TASK REQUIREMENTS: Transcribe the lines of all the items below word for word, omitting the pictures.

[Saved entries]

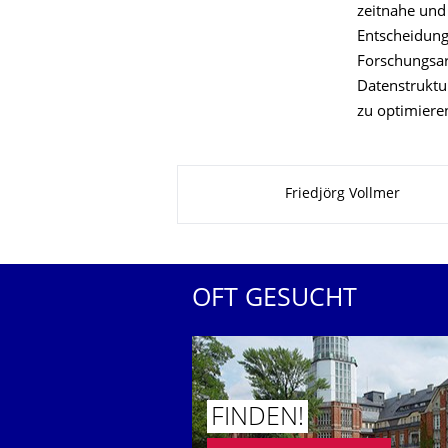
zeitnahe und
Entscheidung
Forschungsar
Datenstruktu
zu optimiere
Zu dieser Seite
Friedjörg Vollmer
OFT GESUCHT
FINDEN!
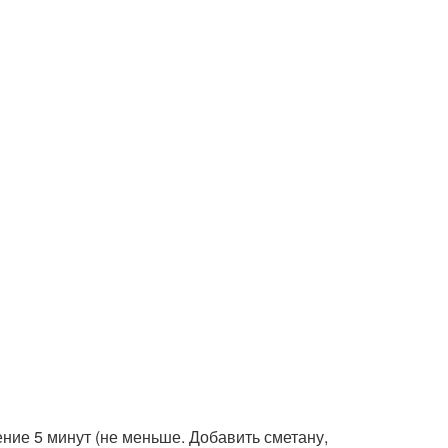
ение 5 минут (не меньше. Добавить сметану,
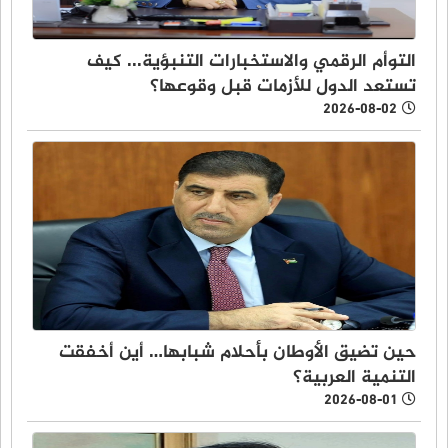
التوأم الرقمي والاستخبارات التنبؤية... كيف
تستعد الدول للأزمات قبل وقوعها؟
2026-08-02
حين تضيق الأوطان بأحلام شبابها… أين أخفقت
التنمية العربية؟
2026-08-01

ANSWER:
zeitnahe und
Entscheidung
Forschungsar
Datenstruktu
zu optimiere
Zu dieser Seite
Friedjörg Vollmer
OFT GESUCHT
FINDEN!
ение 5 минут (не меньше. Добавить сметану,
التوأم الرقمي والاستخبارات التنبؤية... كيف
تستعد الدول للأزمات قبل وقوعها؟
2026-08-02
حين تضيق الأوطان بأحلام شبابها… أين أخفقت
التنمية العربية؟
2026-08-01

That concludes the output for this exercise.